Memory 902 can include one or more various types of non-volatile (non-transitory) and/or volatile (transitory) storage technologies. Examples of memory 902 can include, but are not limited to, flash memory, hard disk drives, optical drives, solid-state drives, various types of random-access memory (RAM), various types of read-only memory (ROM), neural networks, other computer-readable storage media (also referred to as processor-readable storage media), or the like, or any combination thereof. Memory 902 can be utilized to store information, including computer-readable instructions that are utilized by CPU 909 to perform actions, including those of embodiments described herein.
Memory 902 can have stored thereon enabling module(s) 905 that can be configured to implement and/or perform some or all of the functions of the systems, components and modules described. Memory 902 can also store other programs and data 907, which can include rules, databases, application programming interfaces (APIs), software containers, nodes, pods, clusters, node groups, control planes, software defined data centers (SDDCs), microservices, virtualized environments, software platforms, cloud computing service software, network management software, network orchestrator software, intelligence layer software, network functions (NF), artificial intelligence (AI) or machine learning (ML) programs or models to perform the functionality described herein, user interfaces, operating systems, other network management functions, other NFs, etc.
Network connections 915 are configured to communicate with other computing devices to facilitate the functionality described herein. In various embodiments, the network connections 915 include transmitters and receivers (not illustrated), cellular telecommunication network equipment and interfaces, and/or other computer network equipment and interfaces to send and receive data as described herein, such as to send and receive instructions, commands and data to implement the processes described herein. I/O interfaces 911 can include video interfaces, other data input or output interfaces, or the like. Other computer-readable media 913 can include other types of stationary or removable computer-readable media, such as removable flash drives, external hard drives, or the like.

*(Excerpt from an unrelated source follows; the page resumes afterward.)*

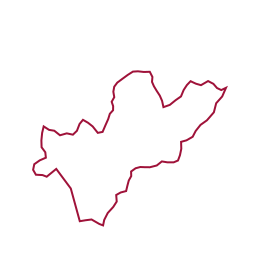 the district of Bom Jesus, Santa Catarina, Brazil, rotated 48°
{"feature_id": "56859067B25903908372019", "entity_name": "Bom Jesus", "entity_type": "district", "adm_level": 2, "iso_a3": "BRA", "parent_name": "Brazil", "parent_adm1": "Santa Catarina", "projection": "robinson", "projection_center": [-52.392, -26.732], "detail": "fine", "context": "isolated", "style": "outline", "palette": "rose", "viewbox_px": 256, "rotation_deg": 48, "n_neighbors": 0, "source": "geoboundaries", "source_scale": "gbopen_adm2", "svg_char_len": 1289}
<svg xmlns="http://www.w3.org/2000/svg" viewBox="0 0 256 256"><g transform="rotate(48 128 128)"><path d="M135.1,50.2L135.5,55.5L137.0,61.2L140.0,67.5L139.2,73.9L138.8,81.5L136.2,87.7L130.6,84.5L125.2,82.7L119.5,81.8L114.3,80.8L109.8,79.3L106.4,75.7L100.8,74.2L97.0,78.7L92.5,82.7L89.4,86.6L88.4,92.5L87.7,99.3L87.1,105.6L88.1,110.6L91.2,114.6L95.9,117.6L97.6,122.6L101.8,124.4L104.8,127.2L105.3,132.0L108.1,136.7L110.9,143.0L113.9,149.5L111.4,153.7L103.2,153.2L97.4,154.2L91.8,156.0L92.6,161.3L95.9,167.8L96.1,173.4L91.0,177.1L87.9,183.4L80.7,184.6L76.6,187.9L70.4,189.6L74.2,195.1L79.3,200.7L84.5,205.1L90.7,205.7L95.1,208.9L93.0,215.2L92.2,221.9L95.6,226.5L101.1,227.7L105.8,223.0L109.8,221.0L110.4,208.7L134.7,211.0L165.0,226.2L168.2,221.2L171.6,216.3L180.2,213.5L183.7,211.7L180.4,207.2L177.6,199.9L176.8,191.8L175.1,185.6L169.9,181.6L171.0,176.6L173.6,171.6L170.3,166.8L167.5,162.5L165.9,157.8L162.4,154.8L163.0,149.3L165.2,145.0L168.6,141.5L171.8,138.0L175.1,131.7L175.5,125.2L180.0,121.6L184.1,117.0L185.6,112.6L183.0,107.6L179.1,102.3L173.8,97.8L176.3,92.8L177.8,85.8L175.5,79.7L174.2,72.0L175.1,64.2L173.8,53.7L168.6,45.9L167.6,36.9L163.7,28.3L162.2,33.3L157.9,35.1L152.3,35.0L146.7,37.1L145.0,45.1L140.5,47.9L135.1,50.2Z" fill="none" stroke="#9f1239" stroke-width="2"/></g></svg>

The various embodiments described above can be combined to provide further embodiments. These and other changes can be made to the embodiments in light of the above-detailed description. In general, in the following claims, the terms used should not be construed to limit the claims to the specific embodiments disclosed in the specification and the claims but should be construed to include all possible embodiments along with the full scope of equivalents to which such claims are entitled. Accordingly, the claims are not limited by the disclosure.